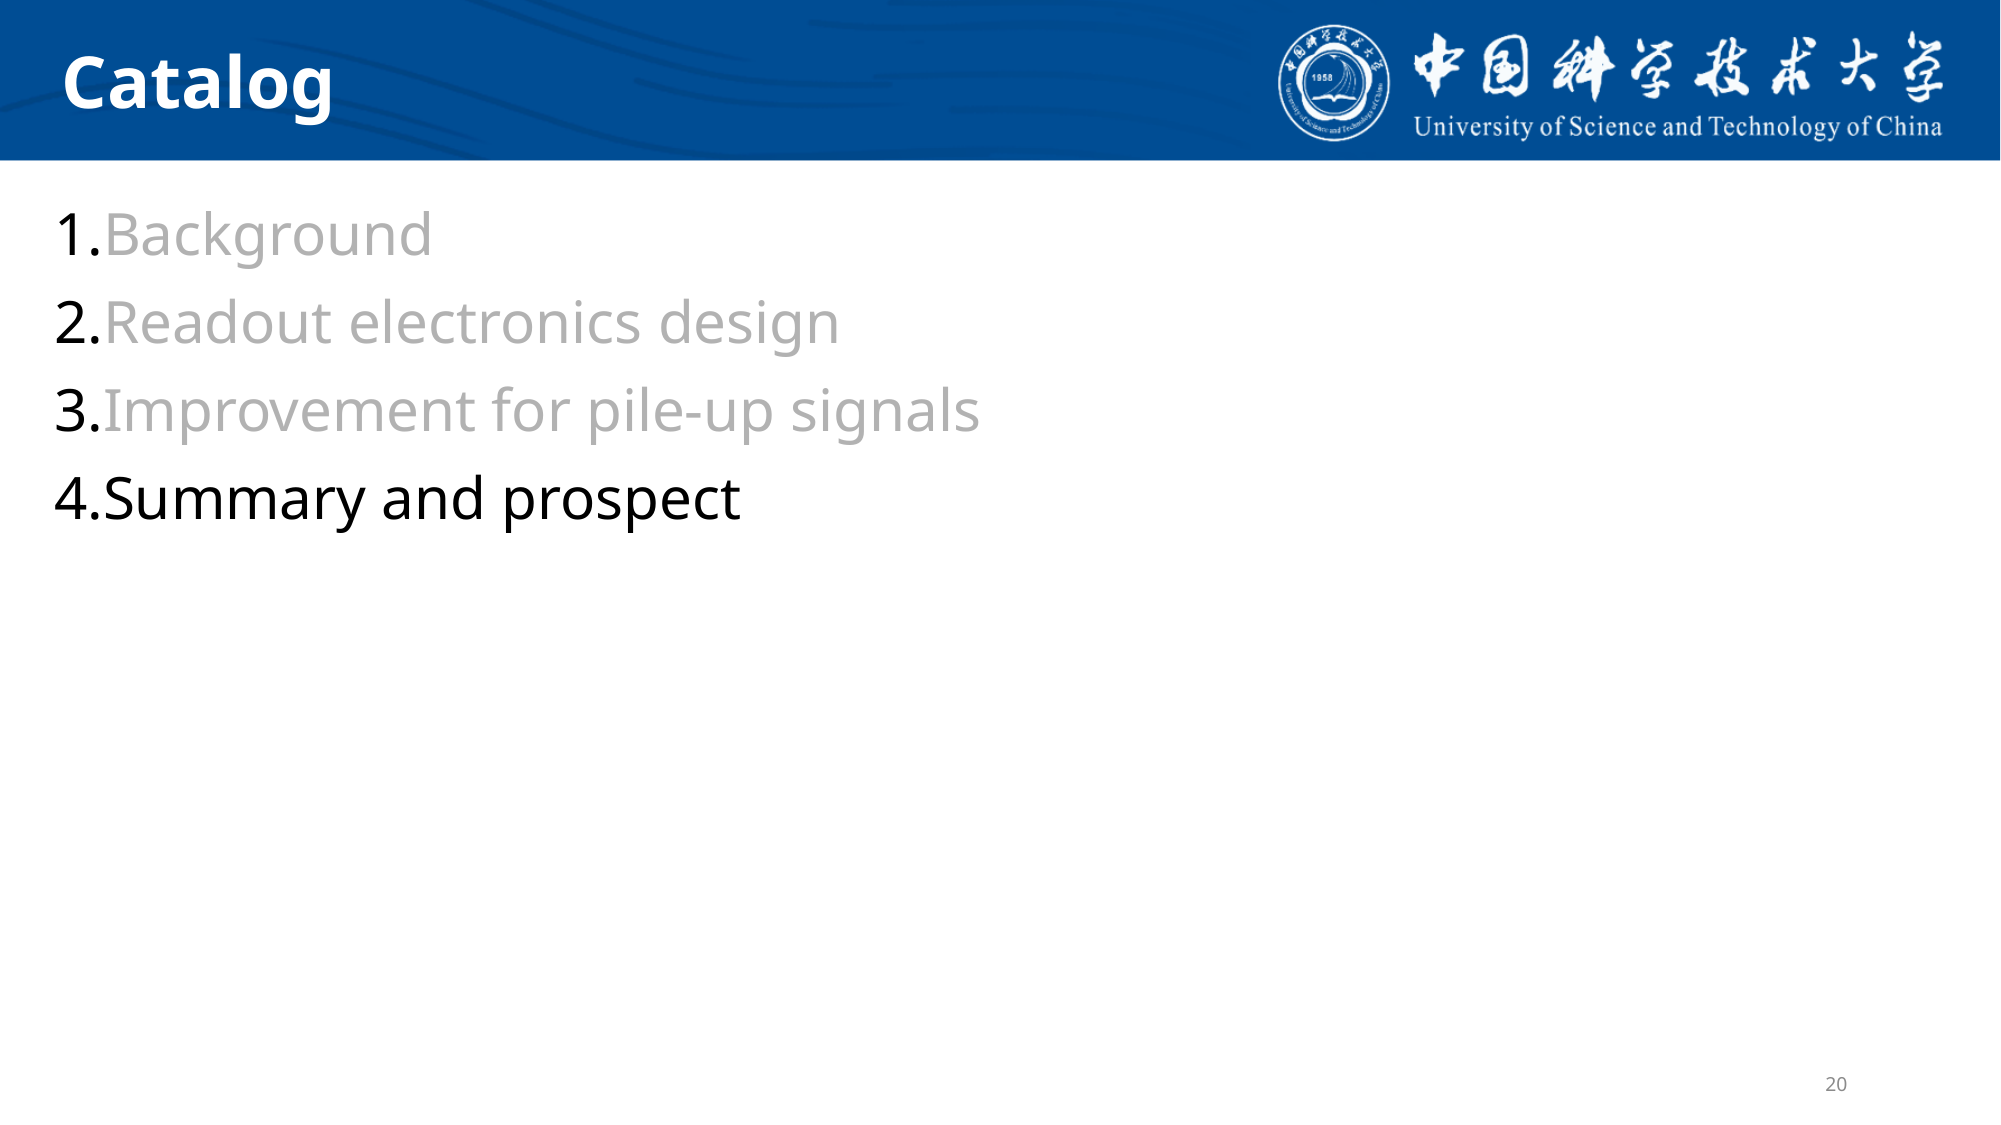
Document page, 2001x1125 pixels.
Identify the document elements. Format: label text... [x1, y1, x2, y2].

picture [0, 0, 2001, 1125]
list Background Readout electronics design Improvement for pile-up signals Summary and prospect [24, 175, 1700, 1029]
title Catalog [50, 39, 875, 132]
slide_number 20 [1412, 1042, 1863, 1103]
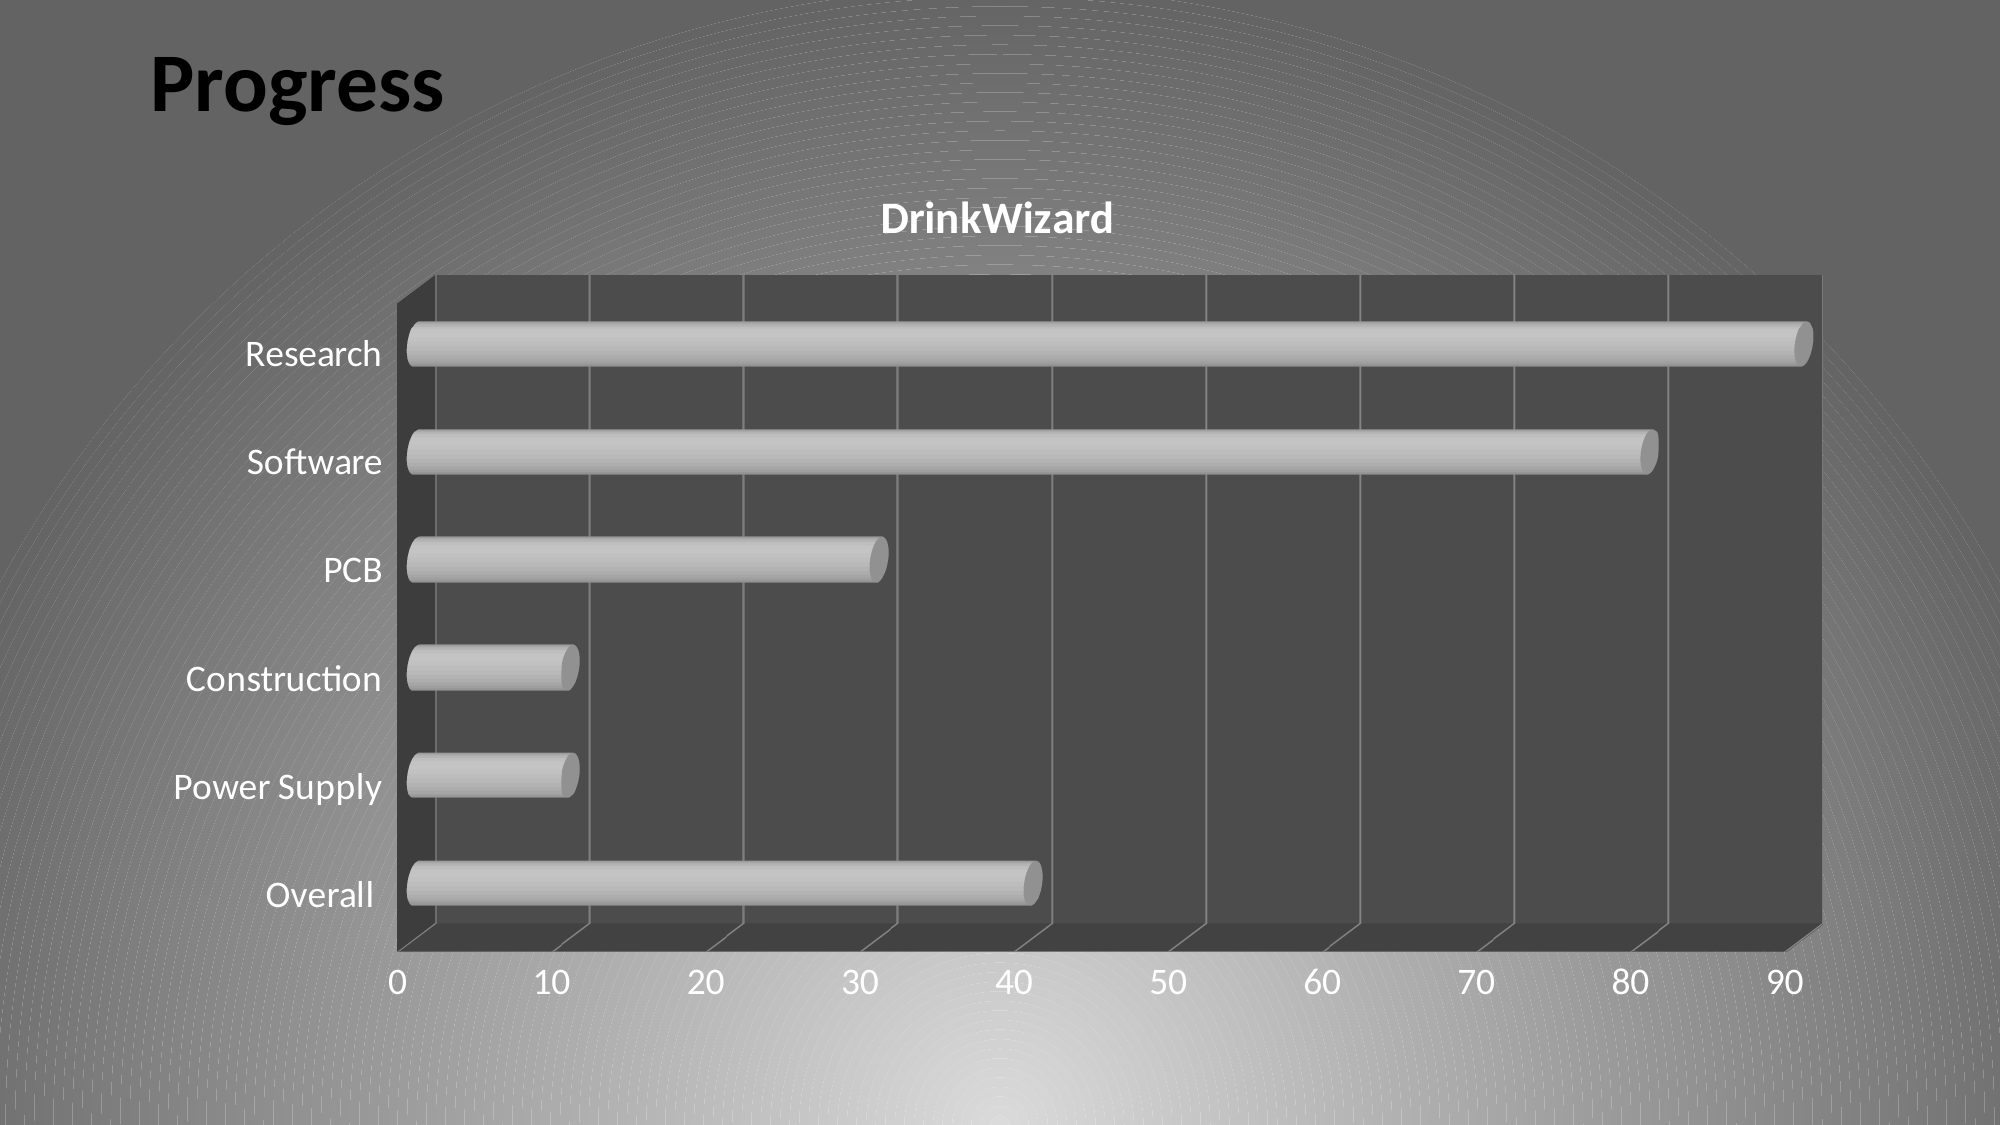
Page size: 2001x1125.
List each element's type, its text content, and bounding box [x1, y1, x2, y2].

chart [135, 160, 1861, 1022]
title Progress [135, 31, 1861, 137]
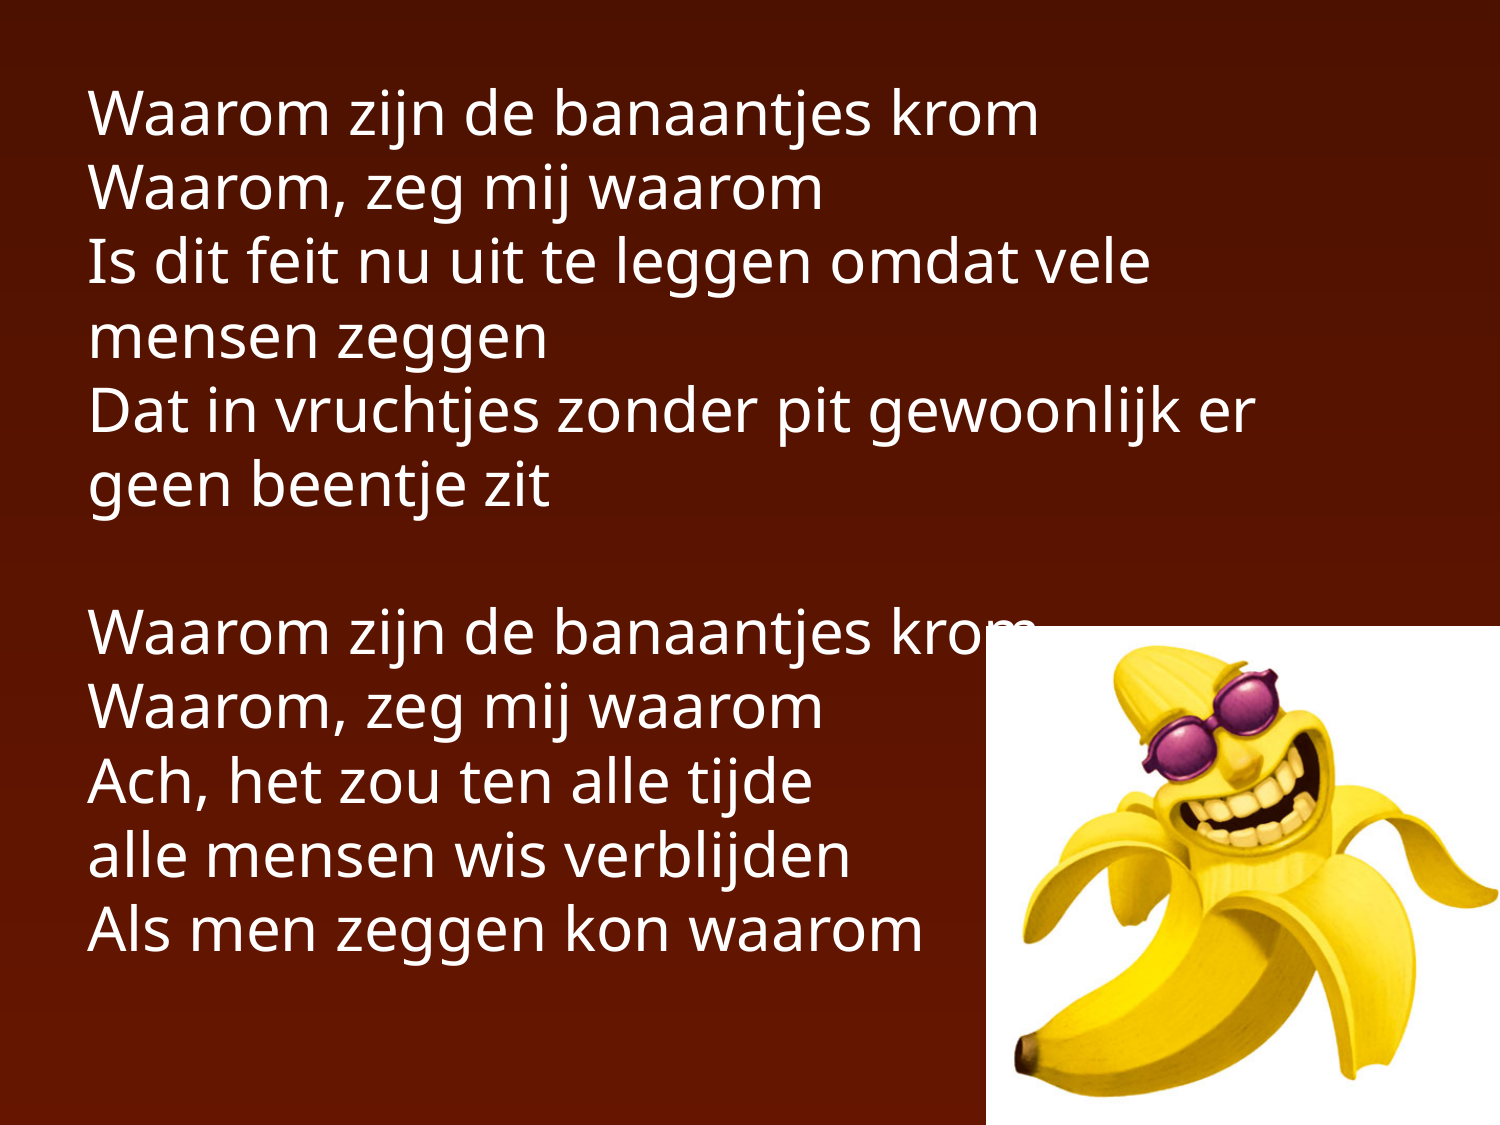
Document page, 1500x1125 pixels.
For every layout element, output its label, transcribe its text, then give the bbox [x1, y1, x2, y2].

# ASSIGNED TASK
Transcribe each line above exactly, pictures excluded.

# SOLUTION FOR THIS EXERCISE
Document page, 2001x1125 pixels.
Identify the document elements. Format: label text... [x1, y1, x2, y2].

picture [0, 0, 2001, 1125]
list Background Readout electronics design Improvement for pile-up signals Summary and prospect [24, 175, 1700, 1029]
title Catalog [50, 39, 875, 132]
slide_number 20 [1412, 1042, 1863, 1103]
Page size: 2001x1125.
List each element's type, its text content, and bounding box [x1, y1, x2, y2].

chart [135, 160, 1861, 1022]
title Progress [135, 31, 1861, 137]
Document page, 1500x1125 pixels.
For every layout element, output its label, transcribe its text, then give the bbox [x1, y1, x2, y2].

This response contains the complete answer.